# [Texto para análise]

★ ★ ★ ★ ★ ★ ★

Diz-nos o Papa Francisco que a cultura do consumismo condiciona-nos muito porque vivemos num frenesim e numa insatisfação interior constante e permanente à procura do novo, da novidade e facilmente descartarmos o que temos. Ficamos muito limitados e sem tempo para cuidar do essencial e do propósito para qual Deus nos criou.
Paralelamente ao consumo de bens, vivemos fortemente marcados por um consumo desenfreado das redes sociais. Gastamos grande parte do nosso tempo a consumir post´s, vídeos, twites, likes, jogos, etc. As viagens de transporte público, as mesas dos restaurantes, as esplanadas dos cafés, os recreios dos alunos nas escolas, as salas de espera nos hospitais, o interior das nossas casas, são uma fotografia viva e interativa, desta insólita paisagem. Estamos juntos, mas separados por um ecrã. Os nossos telemóveis são uma extensão de nós mesmos. O dedo polegar desliza constantemente, percorrendo à velocidade luz todos os conteúdos que aí surgem. Consumimo-nos à procura de não sabemos muito bem o quê. Comentamos tudo. Às vezes, com algumas palavras ofensivas. Não nos fixamos em nada. Já não conseguimos escutar uma notícia ou uma música completa, ler um texto até ao fim, esperamos que não se aplique a este. O nosso cérebro está impaciente e ávido à procura sempre de mais e mais. Vivemos insatisfeitos. Razão tinha o sociólogo e filósofo polaco Zygmunt Bauman (1925-2017), no seu livro sobre a Modernidade Líquida, ao dizer que, com a chegada das tecnologias, tornamo-nos mais dinâmicos, fluidos, menos sólidos e consistentes, alteramos e mudamos muito facilmente de conteúdos, valores, posições, palavra. Tudo é muito mais volátil. Acrescenta ainda que, com as tecnologias, conectamo-nos facilmente às pessoas, mas de igual modo também nos desconectamos e descartamos rapidamente. O chamado amor líquido. Salvo exceções, as relações pessoais e afetivas, passam a ser consideradas e válidas enquanto são novidade e satisfazem, ao jeito dos bens e produtos que consumimos. Acredito que é possível, mas vivemos um tempo em que é muito difícil manter compromissos para toda a vida, empregos para toda a vida, relacionamentos para toda a vida, amor para a vida toda, como tão bem a Carolina Deslandes nos diz na sua música - A Vida Toda!
Estamos em pleno tempo de Quaresma. O tempo que, generosamente, Deus nos concede para fazermos memória do Amor Maior de Jesus, um amor sólido, coerente, comprometido, delicado por cada um de nós. Jesus que se consumiu de amor por mim, por nós, por toda a humanidade. Por vezes dou por mim a perguntar-me de como estou a viver esta Quaresma. Mais uma para contar no meu currículo de quaresmas já vividas, em que consumo tudo o que habitualmente as quaresmas nos trazem: retiros, via sacras, procissões do Senhor, confissão anual, sermões do encontro de Jesus com Maria sua Mãe, mensagens do Patriarca e do Papa Francisco etc…não é que seja mal, tudo isto é muito bom, mas qual o verdadeiro sentido e propósito que lhe dou?

★ ★ ★ ★ ★ ★ ★

# [Dados para análise]
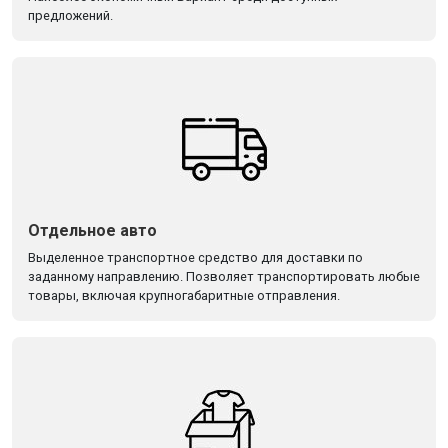
предложений.
Отдельное авто
Выделенное транспортное средство для доставки по
заданному направлению. Позволяет транспортировать любые
товары, включая крупногабаритные отправления.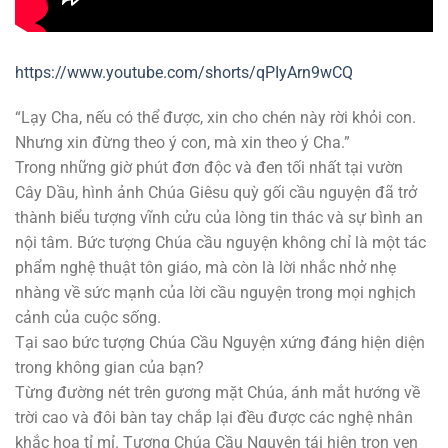
https://www.youtube.com/shorts/qPIyArn9wCQ
“Lạy Cha, nếu có thể được, xin cho chén này rời khỏi con.
Nhưng xin đừng theo ý con, mà xin theo ý Cha.”
Trong những giờ phút đơn độc và đen tối nhất tại vườn
Cây Dầu, hình ảnh Chúa Giêsu quỳ gối cầu nguyện đã trở
thành biểu tượng vĩnh cửu của lòng tin thác và sự bình an
nội tâm. Bức tượng Chúa cầu nguyện không chỉ là một tác
phẩm nghệ thuật tôn giáo, mà còn là lời nhắc nhở nhẹ
nhàng về sức mạnh của lời cầu nguyện trong mọi nghịch
cảnh của cuộc sống.
Tại sao bức tượng Chúa Cầu Nguyện xứng đáng hiện diện
trong không gian của bạn?
Từng đường nét trên gương mặt Chúa, ánh mắt hướng về
trời cao và đôi bàn tay chắp lại đều được các nghệ nhân
khắc họa tỉ mỉ. Tượng Chúa Cầu Nguyện tái hiện trọn vẹn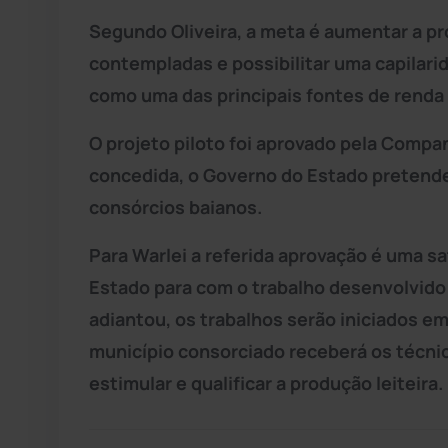
Segundo Oliveira, a meta é aumentar a pro
contempladas e possibilitar uma capilari
como uma das principais fontes de renda a
O projeto piloto foi aprovado pela Compa
concedida, o Governo do Estado pretende
consórcios baianos.
Para Warlei a referida aprovação é uma 
Estado para com o trabalho desenvolvido
adiantou, os trabalhos serão iniciados em
município consorciado receberá os técni
estimular e qualificar a produção leiteira.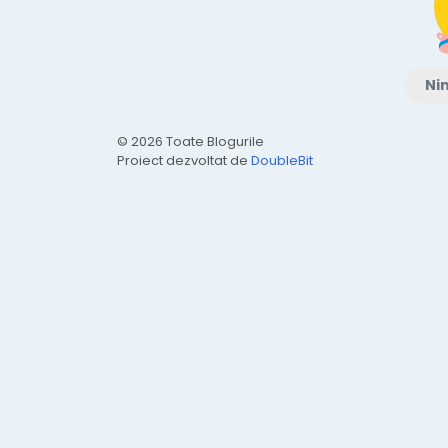
Nim
© 2026 Toate Blogurile
Proiect dezvoltat de
DoubleBit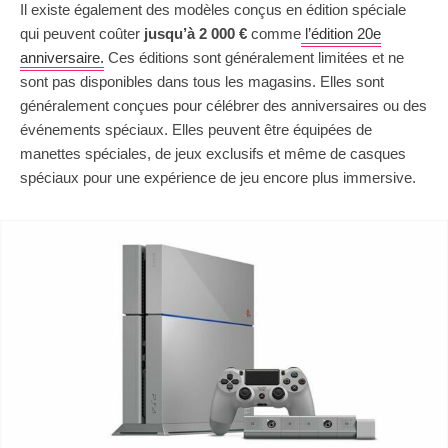
Il existe également des modèles conçus en édition spéciale
qui peuvent coûter
jusqu’à 2 000 €
comme
l’édition 20e
anniversaire.
Ces éditions sont généralement limitées et ne
sont pas disponibles dans tous les magasins. Elles sont
généralement conçues pour célébrer des anniversaires ou des
événements spéciaux. Elles peuvent être équipées de
manettes spéciales, de jeux exclusifs et même de casques
spéciaux pour une expérience de jeu encore plus immersive.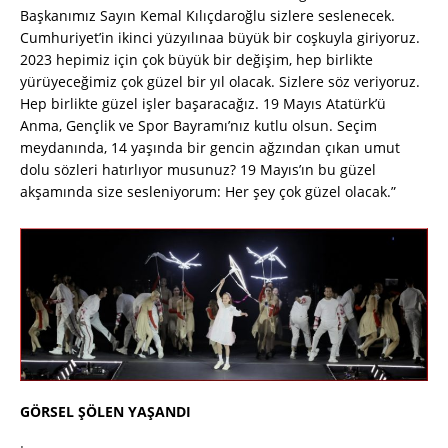
Başkanımız Sayın Kemal Kılıçdaroğlu sizlere seslenecek.
Cumhuriyet’in ikinci yüzyılınaa büyük bir coşkuyla giriyoruz.
2023 hepimiz için çok büyük bir değişim, hep birlikte
yürüyeceğimiz çok güzel bir yıl olacak. Sizlere söz veriyoruz.
Hep birlikte güzel işler başaracağız. 19 Mayıs Atatürk’ü
Anma, Gençlik ve Spor Bayramı’nız kutlu olsun. Seçim
meydanında, 14 yaşında bir gencin ağzından çıkan umut
dolu sözleri hatırlıyor musunuz? 19 Mayıs’ın bu güzel
akşamında size sesleniyorum: Her şey çok güzel olacak.”
GÖRSEL ŞÖLEN YAŞANDI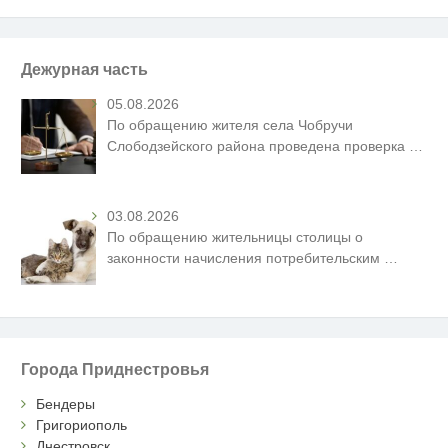
Дежурная часть
05.08.2026
По обращению жителя села Чобручи
Слободзейского района проведена проверка
…
03.08.2026
По обращению жительницы столицы о
законности начисления потребительским
…
Города Приднестровья
Бендеры
Григориополь
Днестровск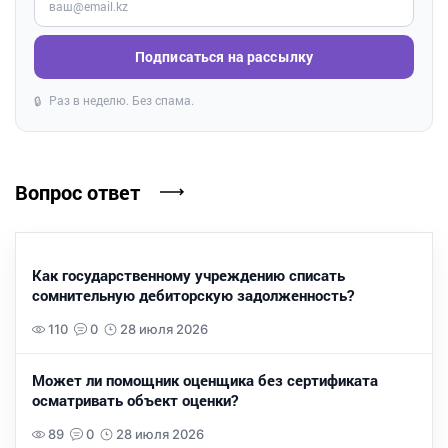
Подписаться на рассылку
Раз в неделю. Без спама.
🔒
Вопрос ответ
Как государственному учреждению списать
сомнительную дебиторскую задолженность?
110
0
28 июля 2026
Может ли помощник оценщика без сертификата
осматривать объект оценки?
89
0
28 июля 2026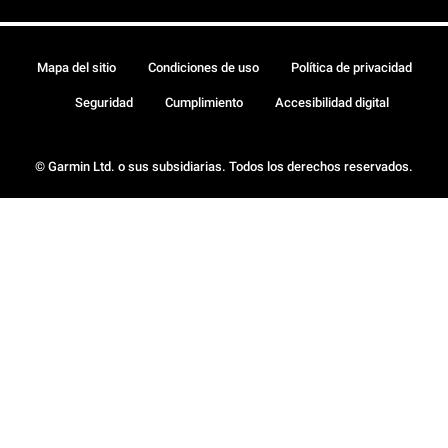
Mapa del sitio
Condiciones de uso
Política de privacidad
Seguridad
Cumplimiento
Accesibilidad digital
© Garmin Ltd. o sus subsidiarias. Todos los derechos reservados.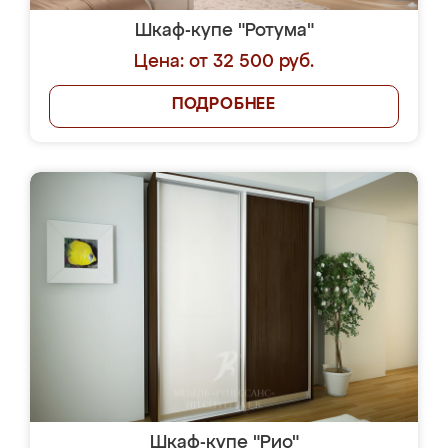
Шкаф-купе "Ротума"
Цена: от 32 500 руб.
ПОДРОБНЕЕ
Шкаф-купе "Рио"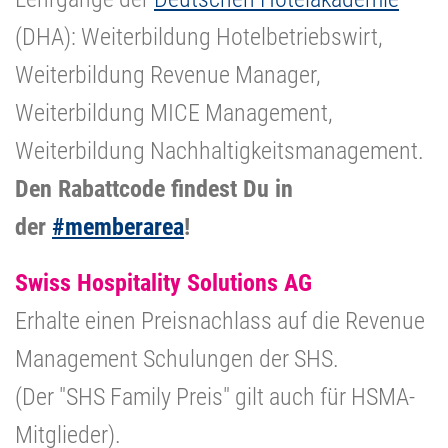
(DHA): Weiterbildung Hotelbetriebswirt,
Weiterbildung Revenue Manager,
Weiterbildung MICE Management,
Weiterbildung Nachhaltigkeitsmanagement.
Den Rabattcode findest Du in
der
#memberarea
!
Swiss Hospitality Solutions AG
Erhalte einen Preisnachlass auf die Revenue
Management Schulungen der
SHS.
(Der "SHS Family Preis" gilt auch für HSMA-
Mitglieder).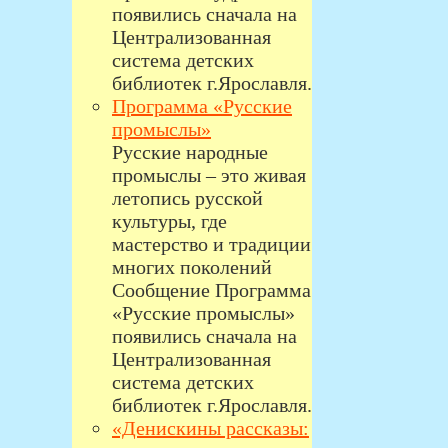
появились сначала на
Централизованная
система детских
библиотек г.Ярославля.
Программа «Русские
промыслы»
Русские народные
промыслы – это живая
летопись русской
культуры, где
мастерство и традиции
многих поколений
Сообщение Программа
«Русские промыслы»
появились сначала на
Централизованная
система детских
библиотек г.Ярославля.
«Денискины рассказы: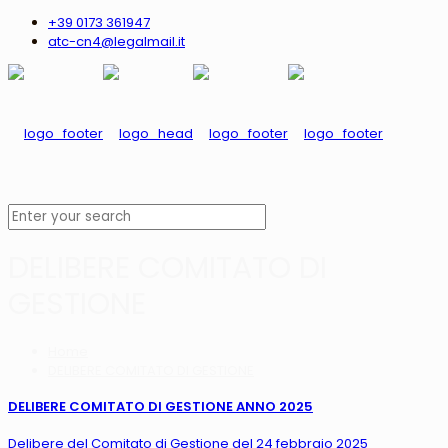
+39 0173 361947
atc-cn4@legalmail.it
DELIBERE COMITATO DI
GESTIONE
Home
DELIBERE COMITATO DI GESTIONE
DELIBERE COMITATO DI GESTIONE ANNO 2025
Delibere del Comitato di Gestione del 24 febbraio 2025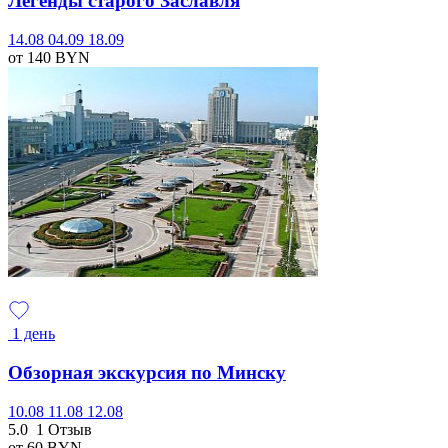
Легенды старого Заславля
14.08
04.09
18.09
от 140
BYN
1 день
Обзорная экскурсия по Минску
10.08
11.08
12.08
5.0
1 Отзыв
от 60
BYN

★ ★ ★ ★ ★ ★ ★

# [Conjunto de tarefas]
1. Enumere todas as práticas que, de acordo com o texto sobre o consumismo e a Quaresma, as quaresmas habitualmente nos trazem.
2. Substitua "sólido" por "firme" no trecho do texto sobre o consumismo e a Quaresma que vai de "Estamos em pleno" a "que lhe dou?" e transcreva esse trecho com a alteração.

# [Respostas às tarefas]
1.
- Retiros
- Via sacras
- Procissões do Senhor
- Confissão anual
- Sermões do encontro de Jesus com Maria sua Mãe
- Mensagens do Patriarca e do Papa Francisco

2.
Estamos em pleno tempo de Quaresma. O tempo que, generosamente, Deus nos concede para fazermos memória do Amor Maior de Jesus, um amor firme, coerente, comprometido, delicado por cada um de nós. Jesus que se consumiu de amor por mim, por nós, por toda a humanidade. Por vezes dou por mim a perguntar-me de como estou a viver esta Quaresma. Mais uma para contar no meu currículo de quaresmas já vividas, em que consumo tudo o que habitualmente as quaresmas nos trazem: retiros, via sacras, procissões do Senhor, confissão anual, sermões do encontro de Jesus com Maria sua Mãe, mensagens do Patriarca e do Papa Francisco etc…não é que seja mal, tudo isto é muito bom, mas qual o verdadeiro sentido e propósito que lhe dou?